▶ [What to work on]:
Substitute "header keywords" for "header cards" in the lines below, and write out all of them again with nothing else changed.

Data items
------------------------------------

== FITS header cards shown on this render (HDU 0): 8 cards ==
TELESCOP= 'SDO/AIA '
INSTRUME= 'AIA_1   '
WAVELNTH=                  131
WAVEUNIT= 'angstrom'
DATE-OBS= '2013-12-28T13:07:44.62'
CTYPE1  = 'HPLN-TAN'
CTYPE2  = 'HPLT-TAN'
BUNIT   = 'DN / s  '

------------------------------------

▶ [Correct output]:
== FITS header keywords shown on this render (HDU 0): 8 cards ==
TELESCOP= 'SDO/AIA '
INSTRUME= 'AIA_1   '
WAVELNTH=                  131
WAVEUNIT= 'angstrom'
DATE-OBS= '2013-12-28T13:07:44.62'
CTYPE1  = 'HPLN-TAN'
CTYPE2  = 'HPLT-TAN'
BUNIT   = 'DN / s  '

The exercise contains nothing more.